The security researcher; Troy Mursch at Bad Packets Report has successfully used PublicWWW; a search engine that can index the entire source code of websites, as a tool to expose crypto-jacking malware hiding beneath thousands of websites.
His research has found an alarming 48,953 affected websites running on crypto-jacking malware. The report also states that more than 7,368 of websites powered by WordPress are also stealthily compromised by the cryptojacking malware.

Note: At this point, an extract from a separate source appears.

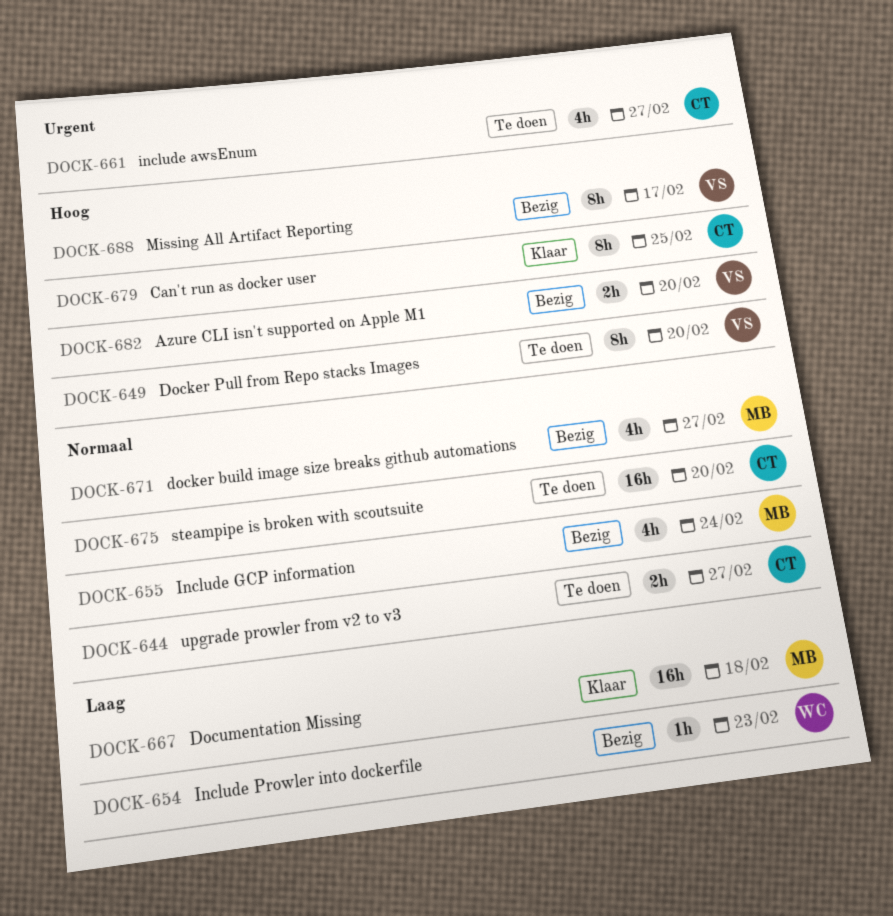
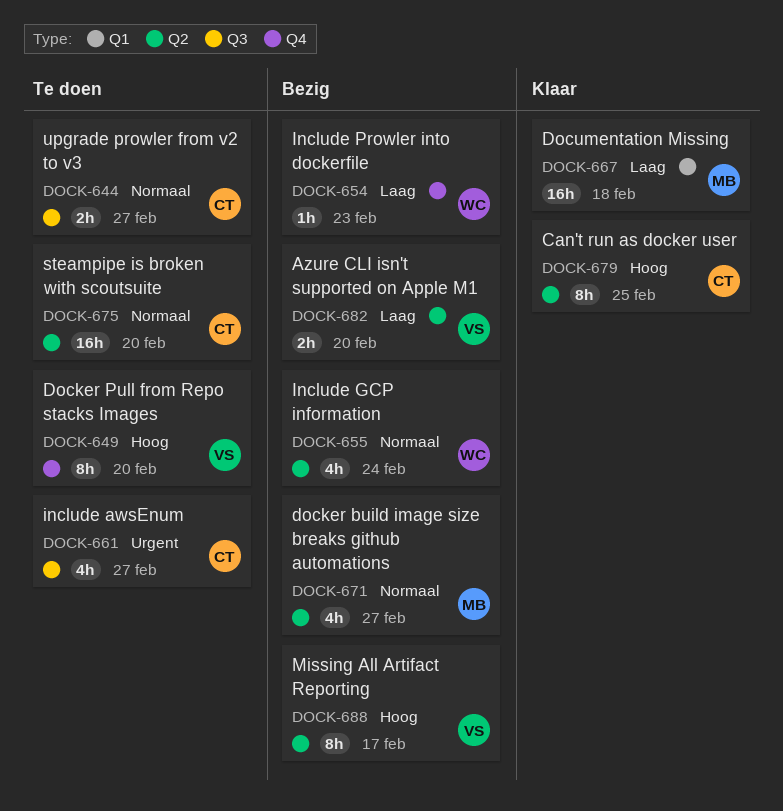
DOCK-655, owner: MB -> WC
DOCK-682, priority: Hoog -> Laag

Another malware that has been unearthed by Bad Packets is Crypto-Loot, a very popular Coinhive alternative which shares similar functionalities and doesn’t require any user interaction and can run secretly in the background.
The statistical data done by Bad Packets indicates that the Coinhive tops the list in cryptojacking malware and has a good penetration of 81.6% compared to others and is and will be the market leader in cryptojacking for today and the foreseeable future.
The research also shed light on Coinhive clones like CoinImp affecting 4,119 websites, Minr affecting 692 sites, and deepMiner affecting 2,160 websites.
Coinhive has direct become an inspiration for the birth of these clones and has collectively affected more than 9,028 websites and manages to have exponential growth rates.
“Malware like CoinImp had the largest market share at roughly 45% while Minr had the smallest at nearly 8%. Crypto-Loot and deepMiner shared the remaining portions at nearly 23% a piece”; reads the Bad Packets Report. The extensive analysis can be grabbed from here.
Why should you be beware about Coinhive?
How to stop sites from using your CPU cycles to mine Cryptocurrency
Since CoinHive is a very popular cryptocurrency miner, many website owners are using it without asking users’ permission and access their CPU cycles. Websites like PirateBay has started running “tests” without user permission, and now publicly admitted in a recent blog post that they did used CPU cycles of users for cryptocurrency mining as an alternative for making money by running ads. Users can stay away from these uncalled “tests” by website owners and stay protected by installing plugins like minerBlock and No Coin, which are specifically designed to block popular crypto miners from using computer power. These plugins are very flexible and allow users to whitelist certain sites from the blocked domains list in case they want to lend their CPU cycles to some.